--- LISTED ENTRIES ---

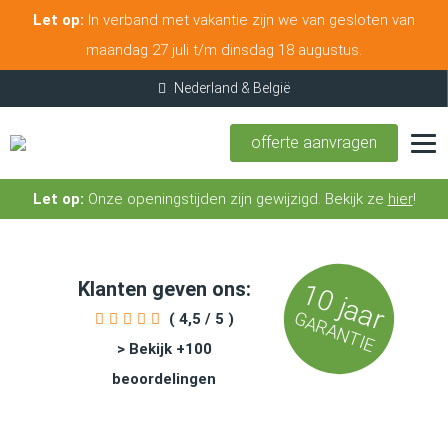
Let op:
In verband met vakantie zijn we van gesloten van
maandag 27 juli t/m dinsdag 18 augustus.
offerte aanvragen
Let op:
Onze openingstijden zijn gewijzigd. Bekijk ze
hier
!
Klanten geven ons:
10 jaar
GARANTIE
( 4,5 / 5 )
> Bekijk +100
beoordelingen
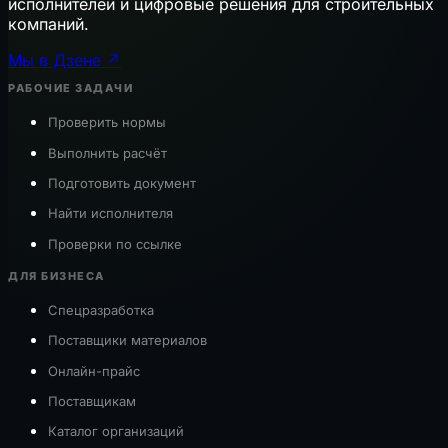
исполнителей и цифровые решения для строительных
компаний.
Мы в Дзене ↗
РАБОЧИЕ ЗАДАЧИ
Проверить нормы
Выполнить расчёт
Подготовить документ
Найти исполнителя
Проверки по ссылке
ДЛЯ БИЗНЕСА
Спецразработка
Поставщики материалов
Онлайн-прайс
Поставщикам
Каталог организаций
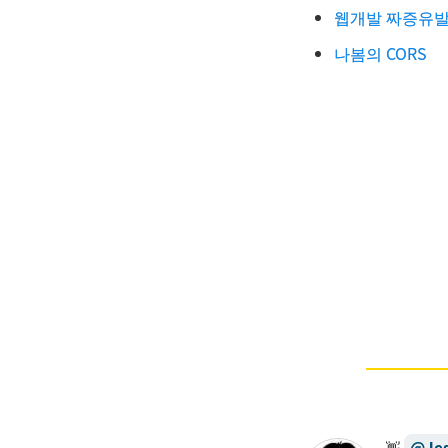
웹개발 짜증유발자
나봄의 CORS
@
Je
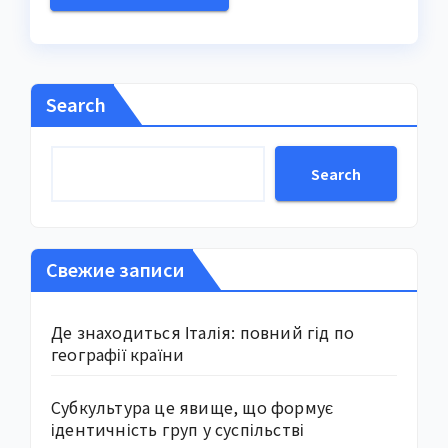
Search
Search
Свежие записи
Де знаходиться Італія: повний гід по
географії країни
Субкультура це явище, що формує
ідентичність груп у суспільстві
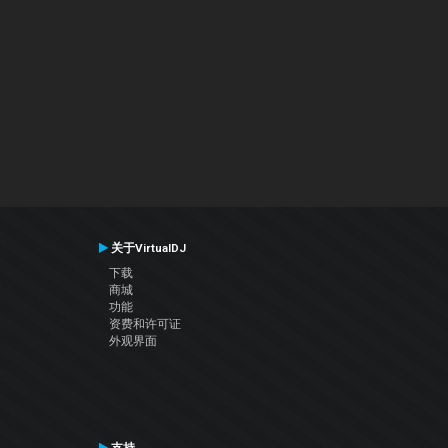
关于VirtualDJ
下载
商城
功能
资费和许可证
外观界面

---

> _TRY IT_
Every line from the one with "Выполнить расчёт" through the one with "Субкультура це явище, що формує" is to be reproduced exactly as written above, and the pictures are to be dropped.

> _YOUR RESPONSE_
Выполнить расчёт
Подготовить документ
Найти исполнителя
Проверки по ссылке
ДЛЯ БИЗНЕСА
Спецразработка
Поставщики материалов
Онлайн-прайс
Поставщикам
Каталог организаций
웹개발 짜증유발자
나봄의 CORS
@
Je
Search
Search
Свежие записи
Де знаходиться Італія: повний гід по
географії країни
Субкультура це явище, що формує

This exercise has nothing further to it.